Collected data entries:
----------------

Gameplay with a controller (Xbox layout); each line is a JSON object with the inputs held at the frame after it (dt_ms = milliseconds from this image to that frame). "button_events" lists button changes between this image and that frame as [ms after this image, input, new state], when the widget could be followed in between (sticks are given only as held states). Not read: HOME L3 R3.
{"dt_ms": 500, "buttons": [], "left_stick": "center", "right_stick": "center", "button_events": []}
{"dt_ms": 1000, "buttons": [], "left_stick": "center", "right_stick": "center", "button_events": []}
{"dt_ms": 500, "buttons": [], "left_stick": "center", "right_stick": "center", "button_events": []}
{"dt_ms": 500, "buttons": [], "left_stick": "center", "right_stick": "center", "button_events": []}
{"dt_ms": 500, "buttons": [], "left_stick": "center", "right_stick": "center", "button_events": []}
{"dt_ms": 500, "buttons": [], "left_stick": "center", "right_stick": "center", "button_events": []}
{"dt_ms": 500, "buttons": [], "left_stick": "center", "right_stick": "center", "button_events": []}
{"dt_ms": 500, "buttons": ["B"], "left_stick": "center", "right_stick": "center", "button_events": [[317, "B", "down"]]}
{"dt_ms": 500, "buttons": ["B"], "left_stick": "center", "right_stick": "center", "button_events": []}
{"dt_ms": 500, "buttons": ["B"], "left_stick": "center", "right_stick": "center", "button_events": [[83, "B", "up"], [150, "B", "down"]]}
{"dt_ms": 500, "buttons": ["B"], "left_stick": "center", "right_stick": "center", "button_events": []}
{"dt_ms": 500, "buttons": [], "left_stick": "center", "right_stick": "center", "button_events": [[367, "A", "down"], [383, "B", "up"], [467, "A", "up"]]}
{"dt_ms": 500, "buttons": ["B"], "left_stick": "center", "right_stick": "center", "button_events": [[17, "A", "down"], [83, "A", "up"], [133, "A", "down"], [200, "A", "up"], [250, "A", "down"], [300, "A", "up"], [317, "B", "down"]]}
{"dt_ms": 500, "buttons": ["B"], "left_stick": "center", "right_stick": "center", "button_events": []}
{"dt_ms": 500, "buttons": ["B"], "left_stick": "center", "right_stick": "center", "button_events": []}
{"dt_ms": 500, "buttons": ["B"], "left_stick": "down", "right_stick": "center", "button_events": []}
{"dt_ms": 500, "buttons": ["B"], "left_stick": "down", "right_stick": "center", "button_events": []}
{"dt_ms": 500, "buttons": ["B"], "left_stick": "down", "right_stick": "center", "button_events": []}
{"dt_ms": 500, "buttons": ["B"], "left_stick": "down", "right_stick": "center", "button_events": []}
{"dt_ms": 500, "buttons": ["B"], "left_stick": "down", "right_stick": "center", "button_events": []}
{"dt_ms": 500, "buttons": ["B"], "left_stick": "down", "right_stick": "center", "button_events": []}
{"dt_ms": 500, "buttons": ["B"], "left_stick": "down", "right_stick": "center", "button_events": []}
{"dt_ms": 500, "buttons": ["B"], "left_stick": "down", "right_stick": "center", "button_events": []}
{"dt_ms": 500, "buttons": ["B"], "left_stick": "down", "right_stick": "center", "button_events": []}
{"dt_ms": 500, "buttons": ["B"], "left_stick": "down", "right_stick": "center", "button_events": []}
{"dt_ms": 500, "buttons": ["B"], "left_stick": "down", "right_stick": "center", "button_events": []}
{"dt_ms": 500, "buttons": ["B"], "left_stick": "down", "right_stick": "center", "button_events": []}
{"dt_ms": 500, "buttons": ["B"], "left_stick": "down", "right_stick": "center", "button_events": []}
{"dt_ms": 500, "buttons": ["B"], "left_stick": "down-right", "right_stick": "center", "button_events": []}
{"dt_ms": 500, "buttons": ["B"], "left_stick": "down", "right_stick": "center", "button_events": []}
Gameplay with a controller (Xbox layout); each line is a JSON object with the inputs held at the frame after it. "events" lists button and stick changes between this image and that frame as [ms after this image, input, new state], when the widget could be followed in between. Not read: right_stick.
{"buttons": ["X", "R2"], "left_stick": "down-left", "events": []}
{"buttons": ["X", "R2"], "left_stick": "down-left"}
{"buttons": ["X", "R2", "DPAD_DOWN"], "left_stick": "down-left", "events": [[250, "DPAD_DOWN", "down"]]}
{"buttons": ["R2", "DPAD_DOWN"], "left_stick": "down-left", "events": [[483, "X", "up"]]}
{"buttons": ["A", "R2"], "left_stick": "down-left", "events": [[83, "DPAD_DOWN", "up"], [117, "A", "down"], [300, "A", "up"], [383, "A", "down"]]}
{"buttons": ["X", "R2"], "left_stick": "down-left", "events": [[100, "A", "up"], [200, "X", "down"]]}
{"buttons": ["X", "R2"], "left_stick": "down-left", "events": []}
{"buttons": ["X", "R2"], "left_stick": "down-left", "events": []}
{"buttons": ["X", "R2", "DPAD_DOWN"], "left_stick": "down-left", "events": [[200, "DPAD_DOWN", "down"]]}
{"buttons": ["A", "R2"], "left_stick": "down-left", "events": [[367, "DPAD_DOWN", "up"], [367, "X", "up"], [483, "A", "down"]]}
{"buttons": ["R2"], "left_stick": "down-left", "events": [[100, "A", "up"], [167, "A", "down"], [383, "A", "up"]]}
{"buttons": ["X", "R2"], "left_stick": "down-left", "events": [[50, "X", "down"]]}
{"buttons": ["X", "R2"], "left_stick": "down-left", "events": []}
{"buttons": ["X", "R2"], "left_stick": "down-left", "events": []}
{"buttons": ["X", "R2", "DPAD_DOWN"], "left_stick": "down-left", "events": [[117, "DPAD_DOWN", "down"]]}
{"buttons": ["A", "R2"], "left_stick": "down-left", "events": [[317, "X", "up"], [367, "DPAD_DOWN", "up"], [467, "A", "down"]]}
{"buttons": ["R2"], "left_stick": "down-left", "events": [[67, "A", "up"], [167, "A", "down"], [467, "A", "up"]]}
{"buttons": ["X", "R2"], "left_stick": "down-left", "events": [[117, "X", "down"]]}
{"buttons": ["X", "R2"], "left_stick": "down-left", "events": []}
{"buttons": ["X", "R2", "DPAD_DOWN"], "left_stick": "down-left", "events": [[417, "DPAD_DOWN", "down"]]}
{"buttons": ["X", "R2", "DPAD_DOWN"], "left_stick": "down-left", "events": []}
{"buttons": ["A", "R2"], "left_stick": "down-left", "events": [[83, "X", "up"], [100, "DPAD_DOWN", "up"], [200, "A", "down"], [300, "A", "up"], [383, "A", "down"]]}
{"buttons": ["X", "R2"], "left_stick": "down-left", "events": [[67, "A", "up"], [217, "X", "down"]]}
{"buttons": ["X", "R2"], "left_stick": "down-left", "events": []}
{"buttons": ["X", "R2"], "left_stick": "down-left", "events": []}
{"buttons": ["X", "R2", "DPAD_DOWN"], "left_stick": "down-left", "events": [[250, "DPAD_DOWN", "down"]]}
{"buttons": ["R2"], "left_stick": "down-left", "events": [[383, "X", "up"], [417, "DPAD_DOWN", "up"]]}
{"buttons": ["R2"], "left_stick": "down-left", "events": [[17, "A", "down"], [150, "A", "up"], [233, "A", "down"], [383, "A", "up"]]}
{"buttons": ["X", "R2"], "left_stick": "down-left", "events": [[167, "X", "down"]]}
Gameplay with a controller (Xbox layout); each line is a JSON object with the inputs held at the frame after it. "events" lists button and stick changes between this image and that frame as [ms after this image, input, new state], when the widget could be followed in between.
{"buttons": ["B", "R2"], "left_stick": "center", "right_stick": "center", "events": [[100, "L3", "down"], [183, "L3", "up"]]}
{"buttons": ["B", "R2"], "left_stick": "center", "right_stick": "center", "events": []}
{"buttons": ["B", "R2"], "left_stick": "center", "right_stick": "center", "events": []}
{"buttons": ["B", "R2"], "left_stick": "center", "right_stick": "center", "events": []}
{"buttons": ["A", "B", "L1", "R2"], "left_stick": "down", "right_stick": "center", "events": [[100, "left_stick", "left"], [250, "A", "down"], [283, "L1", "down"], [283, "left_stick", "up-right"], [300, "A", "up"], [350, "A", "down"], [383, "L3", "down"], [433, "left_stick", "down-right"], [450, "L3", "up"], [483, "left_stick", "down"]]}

----------------

Exercise directions: The lines above that hold "read" are the result; show every one of them.

Solution for this task:
Gameplay with a controller (Xbox layout); each line is a JSON object with the inputs held at the frame after it (dt_ms = milliseconds from this image to that frame). "button_events" lists button changes between this image and that frame as [ms after this image, input, new state], when the widget could be followed in between (sticks are given only as held states). Not read: HOME L3 R3.
Gameplay with a controller (Xbox layout); each line is a JSON object with the inputs held at the frame after it. "events" lists button and stick changes between this image and that frame as [ms after this image, input, new state], when the widget could be followed in between. Not read: right_stick.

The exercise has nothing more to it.